切削加工時間の詳細な計算方法
切削加工時間は、加工の種類(旋削、フライス加工、穴あけなど)によって計算方法が異なります。ここでは、それぞれの計算方法を詳しく解説します。
1. 旋削加工時間の計算
(1) 旋削加工時間の基本式
旋削加工時間 T(分)は以下の式で求めます。
T=L➗(f×NL)
各変数の説明
- L :切削長さ(mm)
- f :送り量(mm/rev)
- N :主軸回転数(rpm)
主軸回転数の計算式
主軸回転数 Nは、切削速度 Vを用いて以下の式で求めます。
N=(1000×V)➗(π×D)
- V:切削速度(m/min)
- D:被削材の直径(mm)
2) 旋削加工時間の具体例
条件:
- 切削速度 V=120 m/min
- 被削材の直径 D=60 mm
- 送り量 f=0.3 mm/rev
- 切削長さ L=200 mm
① 主軸回転数 N の計算
N=(1000×120)➗(π×60)=637.5 rpm
② 加工時間 T の計算
T=200➗(0.3×637.5)=1.045 分
したがって、この旋削加工の所要時間は 約1.05分 となります。
2. フライス加工時間の計算
(1) フライス加工時間の基本式
フライス加工時間 T は以下の式で求めます。
T=L➗(ft×Z×N)
各変数の説明
- L :切削長さ(mm)
- ft :1刃あたりの送り量(mm/tooth)
- Z :刃数(本)
- N :主軸回転数(rpm)
主軸回転数の計算式
N=(1000×V)➗(π×D)

*課題内容*:
上の切削加工時間の計算に関する文章を、最後の一文の続きから書き継いでください。 次に示す項目は、切削加工時間の計算に関する文章とは別個の資料です。

*提供データ*:
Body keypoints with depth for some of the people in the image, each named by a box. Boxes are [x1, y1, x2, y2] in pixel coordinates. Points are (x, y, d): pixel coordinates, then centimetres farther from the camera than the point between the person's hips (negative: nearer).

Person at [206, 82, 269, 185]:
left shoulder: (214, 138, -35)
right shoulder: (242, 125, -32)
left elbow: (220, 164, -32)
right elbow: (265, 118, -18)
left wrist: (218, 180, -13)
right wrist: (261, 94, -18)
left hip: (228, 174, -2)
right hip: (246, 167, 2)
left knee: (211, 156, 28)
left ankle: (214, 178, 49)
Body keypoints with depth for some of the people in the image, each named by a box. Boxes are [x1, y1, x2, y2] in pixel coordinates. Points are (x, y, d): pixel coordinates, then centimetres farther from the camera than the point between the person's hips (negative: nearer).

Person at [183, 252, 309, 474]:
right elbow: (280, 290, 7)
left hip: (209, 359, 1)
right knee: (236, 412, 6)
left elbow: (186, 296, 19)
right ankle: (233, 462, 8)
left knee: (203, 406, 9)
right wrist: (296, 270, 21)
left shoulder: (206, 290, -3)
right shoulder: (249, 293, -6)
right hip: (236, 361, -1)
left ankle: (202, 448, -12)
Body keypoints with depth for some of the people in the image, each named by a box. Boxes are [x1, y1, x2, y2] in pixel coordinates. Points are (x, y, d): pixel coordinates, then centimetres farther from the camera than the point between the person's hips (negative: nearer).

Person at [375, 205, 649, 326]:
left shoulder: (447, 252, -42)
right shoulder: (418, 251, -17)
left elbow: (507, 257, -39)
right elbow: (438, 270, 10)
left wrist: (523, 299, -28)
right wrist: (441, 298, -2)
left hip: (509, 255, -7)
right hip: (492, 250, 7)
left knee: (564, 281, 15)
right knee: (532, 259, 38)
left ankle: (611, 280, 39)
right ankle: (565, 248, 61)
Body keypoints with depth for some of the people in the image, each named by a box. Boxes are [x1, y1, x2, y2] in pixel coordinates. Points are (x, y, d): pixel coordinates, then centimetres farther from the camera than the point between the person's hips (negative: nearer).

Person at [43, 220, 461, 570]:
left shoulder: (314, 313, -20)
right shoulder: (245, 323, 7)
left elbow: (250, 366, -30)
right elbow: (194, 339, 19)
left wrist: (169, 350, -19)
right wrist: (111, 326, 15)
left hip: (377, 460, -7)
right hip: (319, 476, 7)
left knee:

*解答*:
- V :切削速度(m/min)
- D :工具の直径(mm)
(2) フライス加工時間の具体例
条件:
- 切削速度 V=150 m/min
- 工具直径 D=20 mm
- 1刃あたりの送り量 ft=0.08 mm/tooth
- 刃数 Z=4
- 切削長さ L=500 mm
① 主軸回転数 N の計算
N=(1000×150)➗(π×20)=2387.3 rpm
② 加工時間 T の計算
T=500➗(0.08×4×2387.3)T=0.654 分
したがって、このフライス加工の所要時間は 約0.65分 となります。
3. 穴あけ(ドリル加工)時間の計算
(1) ドリル加工時間の基本式
ドリル加工時間 T(分)は以下の式で求めます。
T=L➗(f×N)
各変数の説明
- L :穴あけ深さ(mm)
- f :送り量(mm/rev)
- N :主軸回転数(rpm)
主軸回転数の計算式
N=(1000×V)➗(π×D)
- V :切削速度(m/min)
- D :ドリルの直径(mm)
(2) ドリル加工時間の具体例
条件:
- 切削速度 V=80 m/min
- ドリル径 D=10 mm
- 送り量 f=0.2 mm/rev
- 穴あけ深さ L=30 mm
① 主軸回転数 N の計算
N=(1000×80)➗(π×10)=2547.8 rpm
② 加工時間 T の計算
T=30➗(0.2×2547.8)=0.059 分
したがって、このドリル加工の所要時間は 約0.06分(約3.5秒) となります。
まとめ
これらの計算を活用すれば、適切な切削条件を設定し、加工時間を正確に見積もることができます。